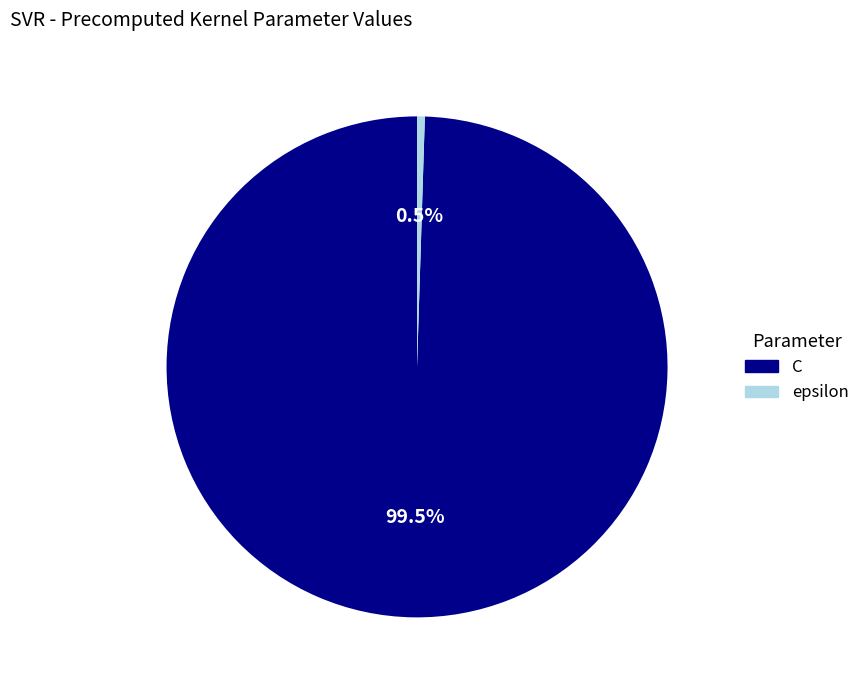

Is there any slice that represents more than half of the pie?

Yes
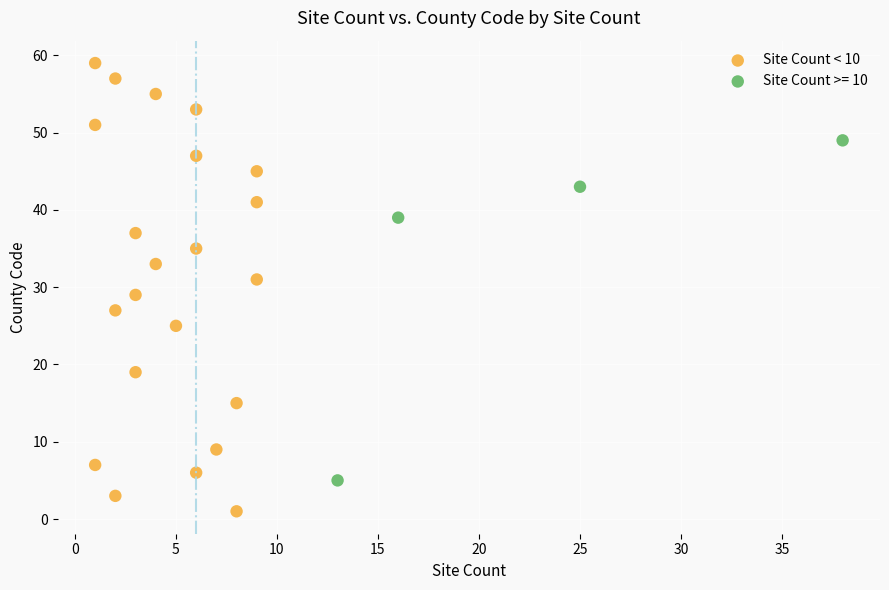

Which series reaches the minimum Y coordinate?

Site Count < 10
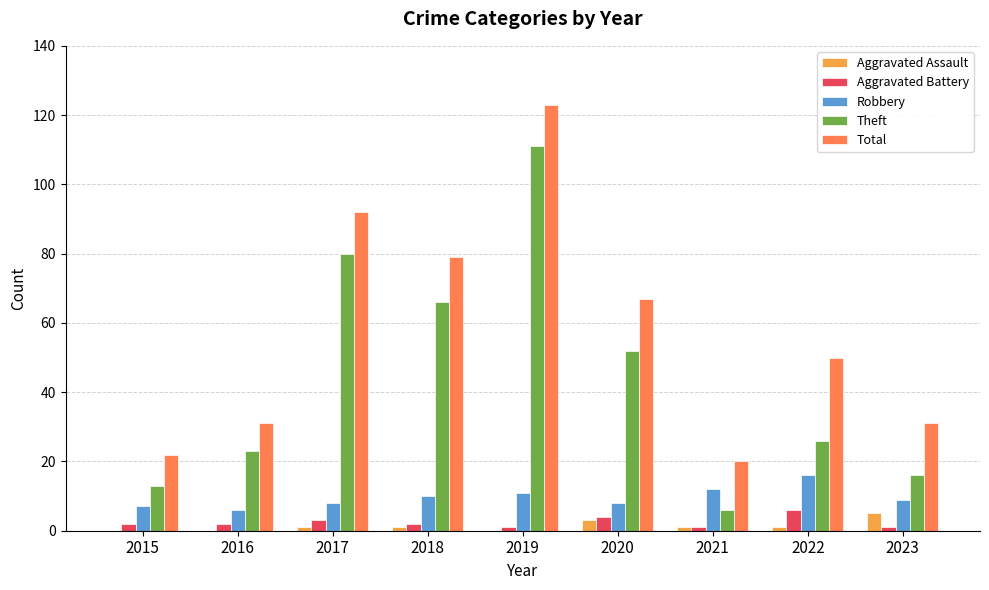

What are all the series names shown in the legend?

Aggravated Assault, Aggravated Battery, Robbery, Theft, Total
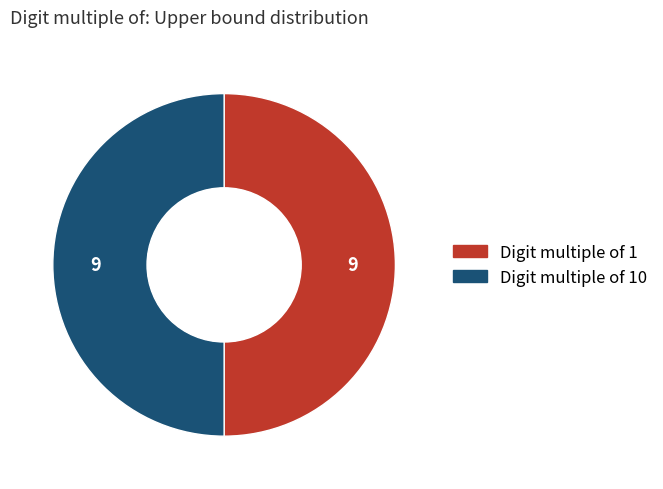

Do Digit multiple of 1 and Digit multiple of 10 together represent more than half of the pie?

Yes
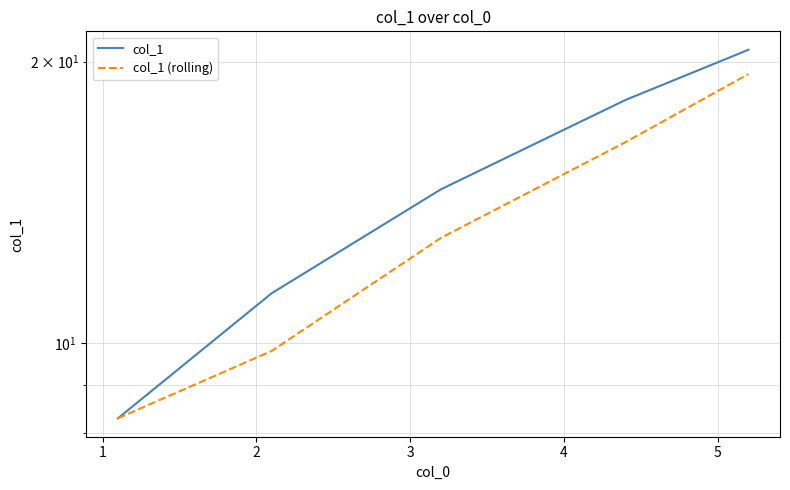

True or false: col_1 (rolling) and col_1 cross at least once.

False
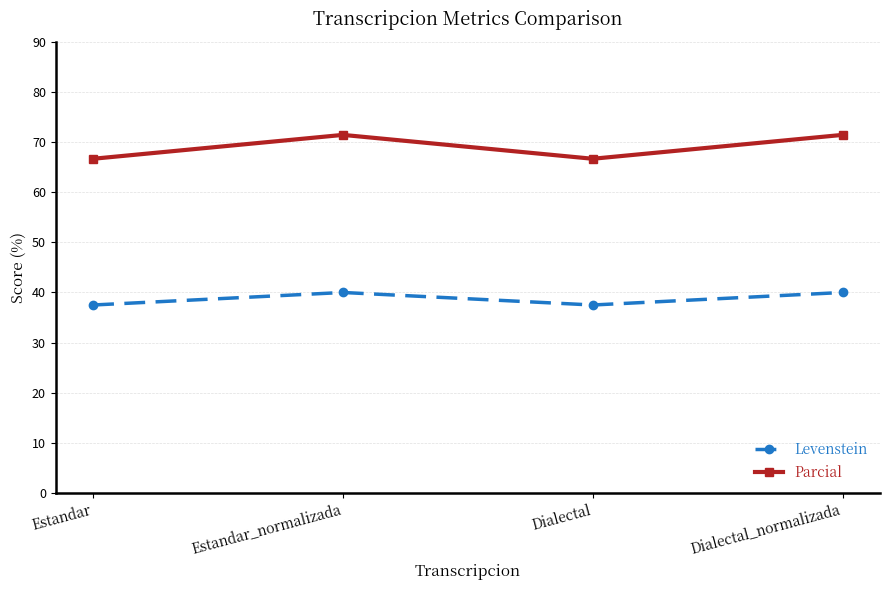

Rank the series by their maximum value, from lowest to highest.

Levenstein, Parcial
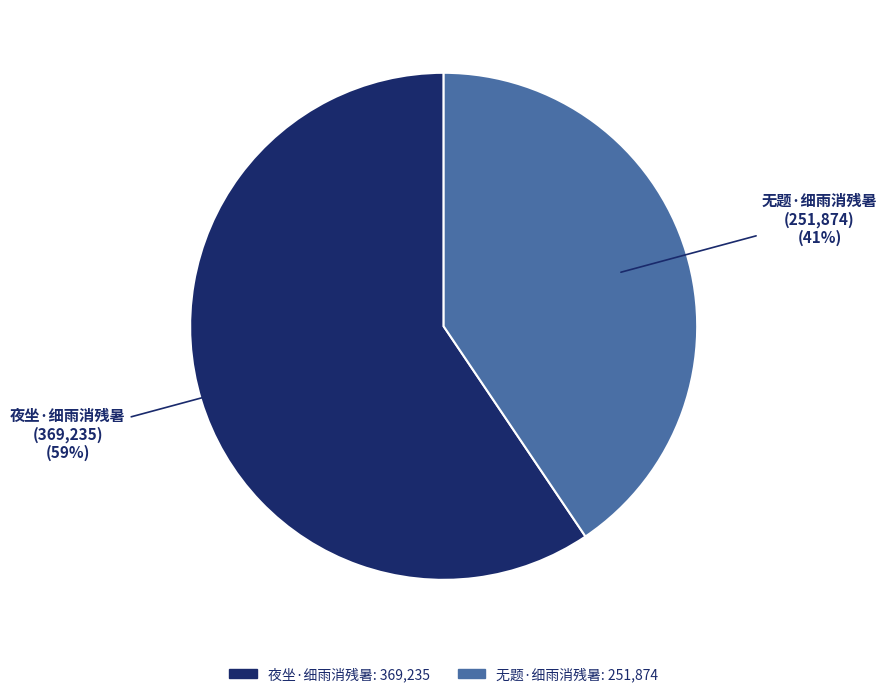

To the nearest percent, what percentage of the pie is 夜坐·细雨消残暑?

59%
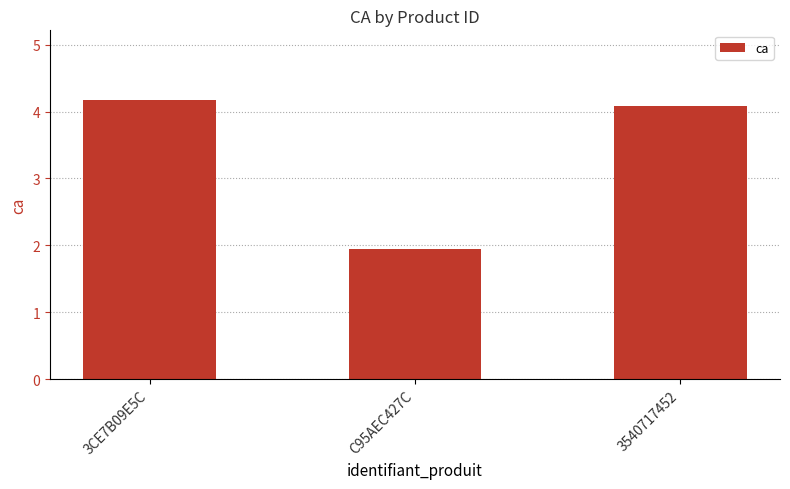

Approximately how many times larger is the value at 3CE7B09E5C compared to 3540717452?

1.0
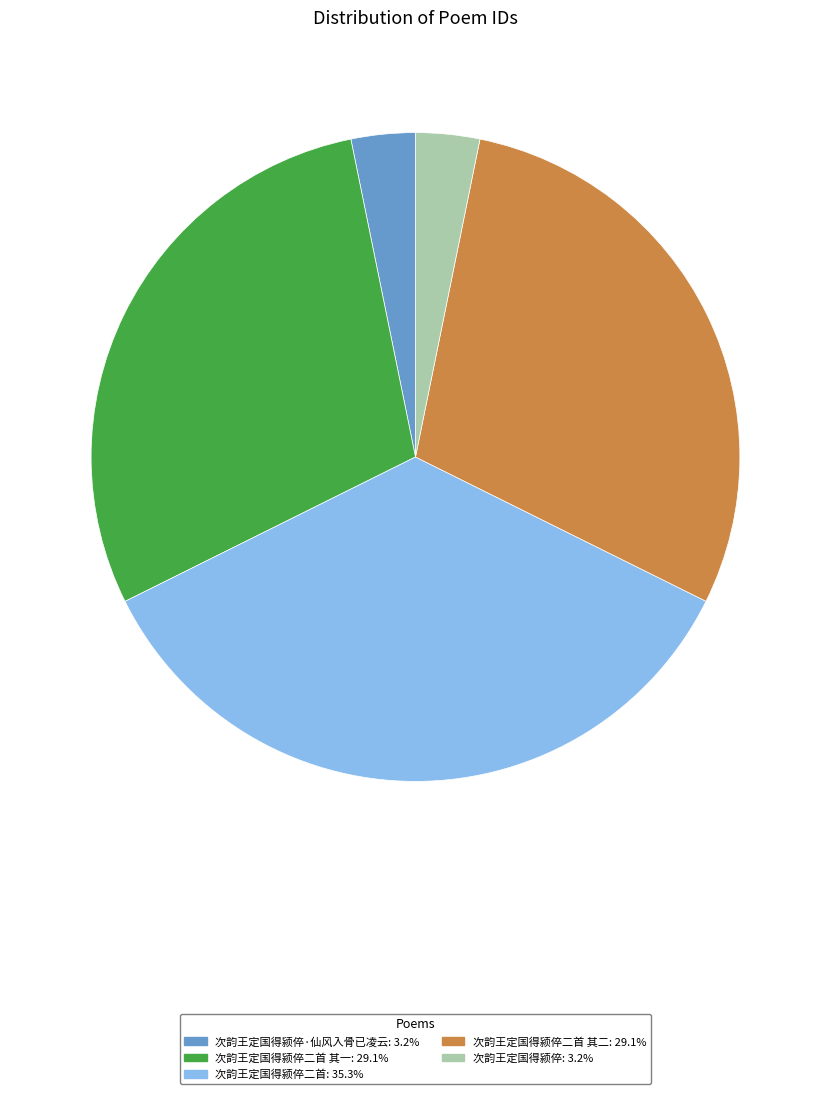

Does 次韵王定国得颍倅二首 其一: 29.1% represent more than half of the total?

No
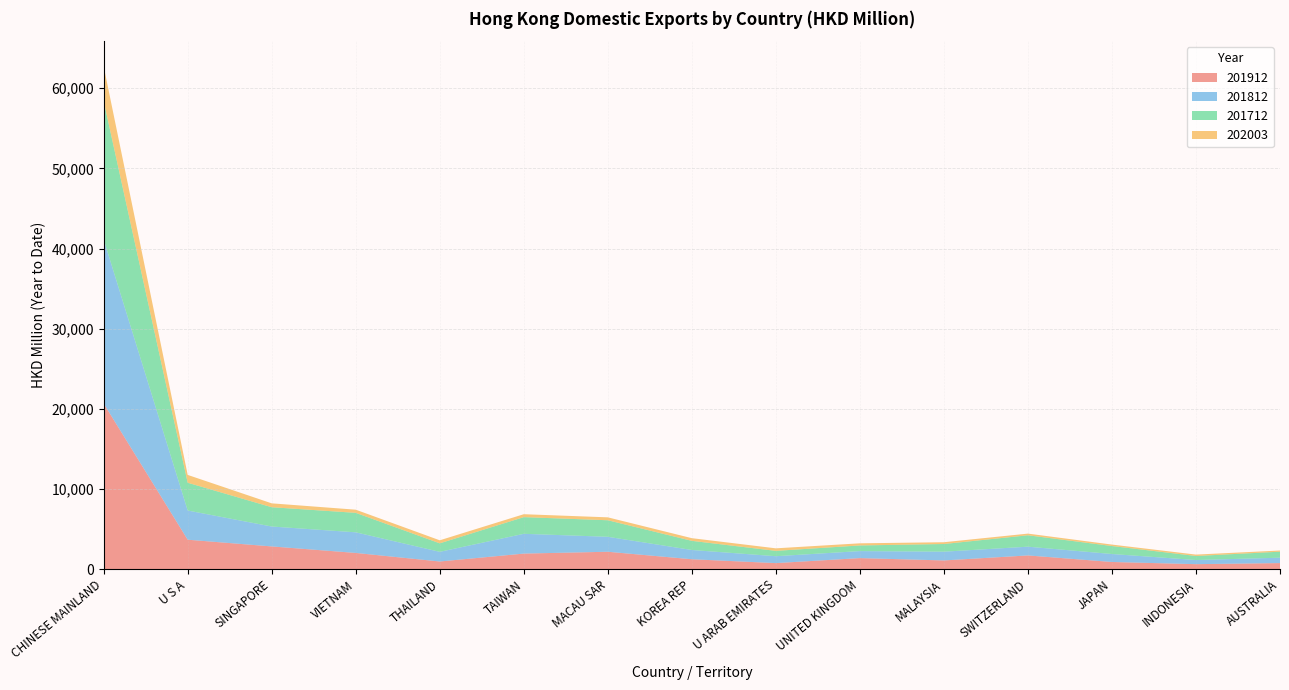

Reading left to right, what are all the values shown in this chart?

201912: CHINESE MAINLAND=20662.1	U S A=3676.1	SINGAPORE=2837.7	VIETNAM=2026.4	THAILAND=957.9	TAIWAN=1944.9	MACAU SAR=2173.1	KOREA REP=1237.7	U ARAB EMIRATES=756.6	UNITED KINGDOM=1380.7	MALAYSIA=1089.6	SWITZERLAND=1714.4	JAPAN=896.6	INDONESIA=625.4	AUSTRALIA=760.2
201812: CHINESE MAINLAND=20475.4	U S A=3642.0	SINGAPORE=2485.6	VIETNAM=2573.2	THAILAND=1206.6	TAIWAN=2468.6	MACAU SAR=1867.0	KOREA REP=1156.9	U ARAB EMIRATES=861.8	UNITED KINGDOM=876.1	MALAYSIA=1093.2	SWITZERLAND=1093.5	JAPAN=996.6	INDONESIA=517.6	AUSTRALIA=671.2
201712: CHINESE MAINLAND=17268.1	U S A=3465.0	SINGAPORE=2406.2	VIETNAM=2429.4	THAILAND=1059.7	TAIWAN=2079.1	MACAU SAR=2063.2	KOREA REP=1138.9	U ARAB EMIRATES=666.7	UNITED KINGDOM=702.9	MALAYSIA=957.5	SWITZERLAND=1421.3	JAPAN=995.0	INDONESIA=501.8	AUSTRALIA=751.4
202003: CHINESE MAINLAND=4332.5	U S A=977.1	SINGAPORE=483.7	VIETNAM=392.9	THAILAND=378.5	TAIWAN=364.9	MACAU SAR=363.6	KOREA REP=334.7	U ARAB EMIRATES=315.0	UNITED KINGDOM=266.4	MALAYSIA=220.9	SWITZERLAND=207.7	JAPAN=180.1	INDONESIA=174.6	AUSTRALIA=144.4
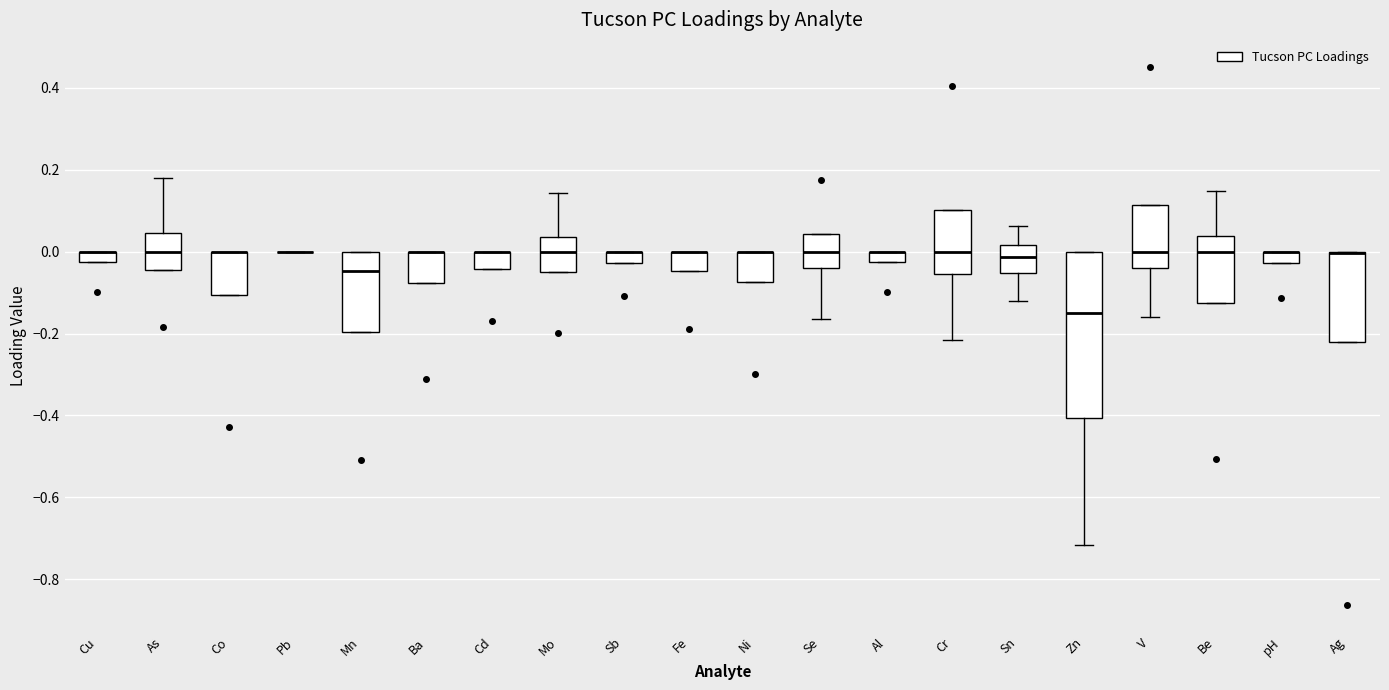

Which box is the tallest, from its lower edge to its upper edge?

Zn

◆ About this task ◆
Revise all of the entries above so that "pie" becomes "donut" wherever it occurs, and keep every other word unchanged. Leave the pictures out of your answer.

◆ Task solution ◆
Is there any slice that represents more than half of the donut?

Yes

Which series reaches the minimum Y coordinate?

Site Count < 10

What are all the series names shown in the legend?

Aggravated Assault, Aggravated Battery, Robbery, Theft, Total

Do Digit multiple of 1 and Digit multiple of 10 together represent more than half of the donut?

Yes

True or false: col_1 (rolling) and col_1 cross at least once.

False

Rank the series by their maximum value, from lowest to highest.

Levenstein, Parcial

To the nearest percent, what percentage of the donut is 夜坐·细雨消残暑?

59%

Approximately how many times larger is the value at 3CE7B09E5C compared to 3540717452?

1.0

Does 次韵王定国得颍倅二首 其一: 29.1% represent more than half of the total?

No

Reading left to right, what are all the values shown in this chart?

201912: CHINESE MAINLAND=20662.1	U S A=3676.1	SINGAPORE=2837.7	VIETNAM=2026.4	THAILAND=957.9	TAIWAN=1944.9	MACAU SAR=2173.1	KOREA REP=1237.7	U ARAB EMIRATES=756.6	UNITED KINGDOM=1380.7	MALAYSIA=1089.6	SWITZERLAND=1714.4	JAPAN=896.6	INDONESIA=625.4	AUSTRALIA=760.2
201812: CHINESE MAINLAND=20475.4	U S A=3642.0	SINGAPORE=2485.6	VIETNAM=2573.2	THAILAND=1206.6	TAIWAN=2468.6	MACAU SAR=1867.0	KOREA REP=1156.9	U ARAB EMIRATES=861.8	UNITED KINGDOM=876.1	MALAYSIA=1093.2	SWITZERLAND=1093.5	JAPAN=996.6	INDONESIA=517.6	AUSTRALIA=671.2
201712: CHINESE MAINLAND=17268.1	U S A=3465.0	SINGAPORE=2406.2	VIETNAM=2429.4	THAILAND=1059.7	TAIWAN=2079.1	MACAU SAR=2063.2	KOREA REP=1138.9	U ARAB EMIRATES=666.7	UNITED KINGDOM=702.9	MALAYSIA=957.5	SWITZERLAND=1421.3	JAPAN=995.0	INDONESIA=501.8	AUSTRALIA=751.4
202003: CHINESE MAINLAND=4332.5	U S A=977.1	SINGAPORE=483.7	VIETNAM=392.9	THAILAND=378.5	TAIWAN=364.9	MACAU SAR=363.6	KOREA REP=334.7	U ARAB EMIRATES=315.0	UNITED KINGDOM=266.4	MALAYSIA=220.9	SWITZERLAND=207.7	JAPAN=180.1	INDONESIA=174.6	AUSTRALIA=144.4

Which box is the tallest, from its lower edge to its upper edge?

Zn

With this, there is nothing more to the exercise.